# How to tell between crystals and bubbles? *UPDATE*



## BjornBee (Feb 7, 2003)

Within a period of time you will see more and more air bubbles on the surface of the honey. If the honey was heated more, the bubbles would rise and clear faster. If its cool honey or very minimally heated, it may take a day or two to clear. With time you can see more bubbles on top and a clearing of the honey.

You can always use one bottle as a tester, and heat it up a good bit. The air will rise with really warm honey.


----------



## J. Schneider (Sep 8, 2004)

So, you're saying that it may just take a long time to clear the bubles?

Is there any definate identifier/diferentiator for this situation?

Thank-you.


----------



## BjornBee (Feb 7, 2003)

Air goes up and crystals go down. Real small bubbles with cool honey may take some time.

I have seen this a few times. I always worry if its crystals, and it almost always turns out to be air.

How about a magnifying glass?


----------



## J. Schneider (Sep 8, 2004)

Um, no magnifying glass, but by closer inspection, the substance/particle/whatever, seems to be bending the light. I'm concluding that while this has a "reflective/refractive look" honey crystals have more of a "flat" look. Therefore, at this point in time, I am concluding that it is air bubbles.


----------



## John Russell (Aug 8, 2003)

Most likely crystals. Given 24-36 hours, if its air it should rise to foam. If this isn't happening, then you have suspended crystals. 
This site has plans for a warming cabinet that I have found extreamly effective.....gentle and makes re-liquifying much less labour intensive.
J.R.

[ January 29, 2006, 10:54 PM: Message edited by: John Russell ]


----------



## J. Schneider (Sep 8, 2004)

*sigh* crap

I already bottle about 45 lbs of honey. This is not going to be fun reliquifying that many individual jars. The thing is though, I stuck a 1 lb. Jar of honey in 150 degree water for 1- 1.5 hours, and the state of the crystals/air bubbles did not change. You would have thought they would have been completely eliminated, whether they were crystals OR bubbles??


----------



## J. Schneider (Sep 8, 2004)

*UPDATE*

Okay, I've fiddled around with this for a while and been experimenting, and have come to the conclusion that the particles in question must just be miniscule wax particles that are suspended in the honey.

I pretty much brought my honey to boiling *oops* rendering a bottle of it unfit for sale, and the partciles are still there. This means it can't possible still be honey crystals, right?


----------



## Michael Bush (Aug 2, 2002)

If you boiled it the wax would have melted and gone to the top. But the crystals would melt long before that.


----------



## power napper (Apr 2, 2005)

"I heated about 4- 4.5 gallons of honey in the five gallon pail for about 12 hours, stirrign about 3 times during the process."

J Schneider-Are you talking about plastic five gallon pail?
When you stirred your honey while heating it in the (plastic) buckets, what did you stir it with?
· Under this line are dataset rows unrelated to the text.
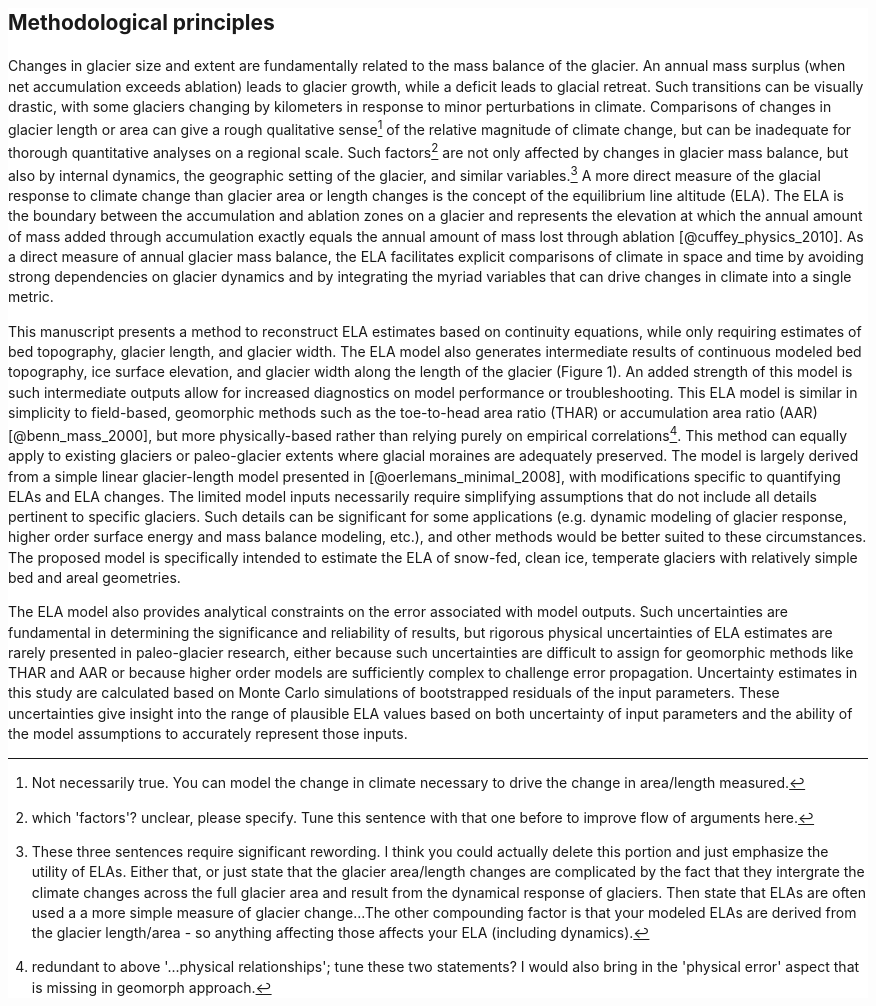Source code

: ## Methodological principles

Changes in glacier size and extent are fundamentally related to the mass balance of the glacier.
An annual mass surplus (when net accumulation exceeds ablation) leads to glacier growth, while a deficit leads to glacial retreat.
Such transitions can be visually drastic, with some glaciers changing by kilometers in response to minor perturbations in climate.
Comparisons of changes in glacier length or area can give a rough qualitative sense[^clarify1] of the relative magnitude of climate change, but can be inadequate for thorough quantitative analyses on a regional scale.
Such factors[^clarify2] are not only affected by changes in glacier mass balance, but also by internal dynamics, the geographic setting of the glacier, and similar variables.[^reword1]
A more direct measure of the glacial response to climate change than glacier area or length changes is the concept of the equilibrium line altitude (ELA).
The ELA is the boundary between the accumulation and ablation zones on a glacier and represents the elevation at which the annual amount of mass added through accumulation exactly equals the annual amount of mass lost through ablation [@cuffey_physics_2010].
As a direct measure of annual glacier mass balance, the ELA facilitates explicit comparisons of climate in space and time by avoiding strong dependencies on glacier dynamics and by integrating the myriad variables that can drive changes in climate into a single metric.

[^clarify1]: Not necessarily true. You can model the change in climate necessary to drive the change in area/length measured.

[^clarify2]: which 'factors'? unclear, please specify. Tune this sentence with that one before to improve flow of arguments here.

[^reword1]: These three sentences require significant rewording. I think you could actually delete this portion and just emphasize the utility of ELAs. Either that, or just state that the glacier area/length changes are complicated by the fact that they intergrate the climate changes across the full glacier area and result from the dynamical response of glaciers. Then state that ELAs are often used a a more simple measure of glacier change...The other compounding factor is that your modeled ELAs are derived from the glacier length/area - so anything affecting those affects your ELA (including dynamics).

This manuscript presents a method to reconstruct ELA estimates based on continuity equations, while only requiring estimates of bed topography, glacier length, and glacier width.
The ELA model also generates intermediate results of continuous modeled bed topography, ice surface elevation, and glacier width along the length of the glacier (Figure 1).
An added strength of this model is such intermediate outputs allow for increased diagnostics on model performance or troubleshooting.
This ELA model is similar in simplicity to field-based, geomorphic methods such as the toe-to-head area ratio (THAR) or accumulation area ratio (AAR) [@benn_mass_2000], but more physically-based rather than relying purely on empirical correlations[^reword2].
This method can equally apply to existing glaciers or paleo-glacier extents where glacial moraines are adequately preserved.
The model is largely derived from a simple linear glacier-length model presented in [@oerlemans_minimal_2008], with modifications specific to quantifying ELAs and ELA changes.
The limited model inputs necessarily require simplifying assumptions that do not include all details pertinent to specific glaciers.
Such details can be significant for some applications (e.g. dynamic modeling of glacier response, higher order surface energy and mass balance modeling, etc.), and other methods would be better suited to these circumstances.
The proposed model is specifically intended to estimate the ELA of snow-fed, clean ice, temperate glaciers with relatively simple bed and areal geometries.

[^reword2]: redundant to above '...physical relationships'; tune these two statements? I would also bring in the 'physical error' aspect that is missing in geomorph approach.

The ELA model also provides analytical constraints on the error associated with model outputs.
Such uncertainties are fundamental in determining the significance and reliability of results, but rigorous physical uncertainties of ELA estimates are rarely presented in paleo-glacier research, either because such uncertainties are difficult to assign for geomorphic methods like THAR and AAR or because higher order models are sufficiently complex to challenge error propagation.
Uncertainty estimates in this study are calculated based on Monte Carlo simulations of bootstrapped residuals of the input parameters.
These uncertainties give insight into the range of plausible ELA values based on both uncertainty of input parameters and the ability of the model assumptions to accurately represent those inputs.
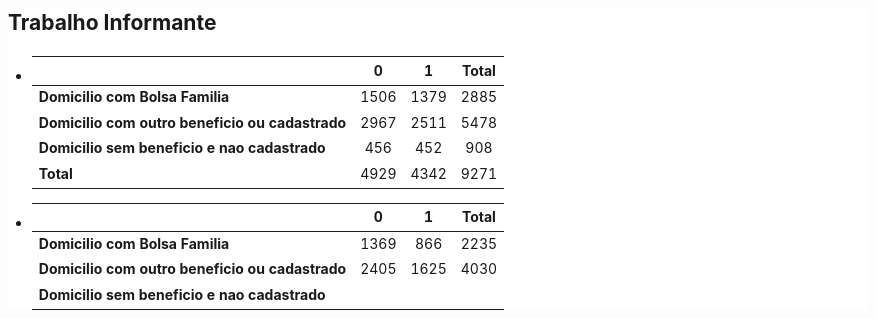 
Trabalho Informante
-------------------

-   <table>
    <thead>
    <tr class="header">
    <th style="text-align: left;"> </th>
    <th style="text-align: center;">0</th>
    <th style="text-align: center;">1</th>
    <th style="text-align: center;">Total</th>
    </tr>
    </thead>
    <tbody>
    <tr class="odd">
    <td style="text-align: left;"><strong>Domicilio com Bolsa Familia</strong></td>
    <td style="text-align: center;">1506</td>
    <td style="text-align: center;">1379</td>
    <td style="text-align: center;">2885</td>
    </tr>
    <tr class="even">
    <td style="text-align: left;"><strong>Domicilio com outro beneficio ou cadastrado</strong></td>
    <td style="text-align: center;">2967</td>
    <td style="text-align: center;">2511</td>
    <td style="text-align: center;">5478</td>
    </tr>
    <tr class="odd">
    <td style="text-align: left;"><strong>Domicilio sem beneficio e nao cadastrado</strong></td>
    <td style="text-align: center;">456</td>
    <td style="text-align: center;">452</td>
    <td style="text-align: center;">908</td>
    </tr>
    <tr class="even">
    <td style="text-align: left;"><strong>Total</strong></td>
    <td style="text-align: center;">4929</td>
    <td style="text-align: center;">4342</td>
    <td style="text-align: center;">9271</td>
    </tr>
    </tbody>
    </table>

-   <table>
    <thead>
    <tr class="header">
    <th style="text-align: left;"> </th>
    <th style="text-align: center;">0</th>
    <th style="text-align: center;">1</th>
    <th style="text-align: center;">Total</th>
    </tr>
    </thead>
    <tbody>
    <tr class="odd">
    <td style="text-align: left;"><strong>Domicilio com Bolsa Familia</strong></td>
    <td style="text-align: center;">1369</td>
    <td style="text-align: center;">866</td>
    <td style="text-align: center;">2235</td>
    </tr>
    <tr class="even">
    <td style="text-align: left;"><strong>Domicilio com outro beneficio ou cadastrado</strong></td>
    <td style="text-align: center;">2405</td>
    <td style="text-align: center;">1625</td>
    <td style="text-align: center;">4030</td>
    </tr>
    <tr class="odd">
    <td style="text-align: left;"><strong>Domicilio sem beneficio e nao cadastrado</strong></td>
Is it possible that you could have scraped the sides of the bucket with your stirring device to cause chips of plastic? If you used a power stirring apparatus it would be easy to chip the plastic pail. At first I thought it was just air bubbles but now if it were my honey I would open a jar to get a sample of the impurity to see what it is. Hope this helps.


----------



## J. Schneider (Sep 8, 2004)

It may be plastic chips, but I stirred with a plastic spoon and didn't hit the sides that much.


----------



## guatebee (Nov 15, 2004)

I`ve had these stubborn bubbles in my honey before. In facts, some honeys seem to foam up when warmed . . . I know what you are thinking, but it is not fermentation!
It is a funny phenomenon, and one time I got so frustrated by the issue that I turned the whole batch into creamed honey. Sales went great so frustration become net income. 
Hope this helps get over the what-to-do question, although you still don`t know just what it is or how to prevet/undo it.


----------



## guatebee (Nov 15, 2004)

I`ve had these stubborn bubbles in my honey before. In fact, some honeys seem to foam up when warmed . . . I know what you are thinking, but it is not fermentation!
It is a funny phenomenon, and one time I got so frustrated by the issue that I turned the whole batch into creamed honey. Sales went great so frustration become net income. 
Hope this helps get over the what-to-do question, although you still don`t know just what it is or how to prevet/undo it.


----------



## power napper (Apr 2, 2005)

Guatebee--how do you extract your honey, crush and strain or extractor? The reason I am asking is just curious as to whether or not the extraction is done with a motorized extractor and at what speed the extractor is spinning? I think that high speed extraction produces air bubbles in the honey. Just curious!!!


----------



## newbee 101 (May 26, 2004)

Could it be just pollen?


----------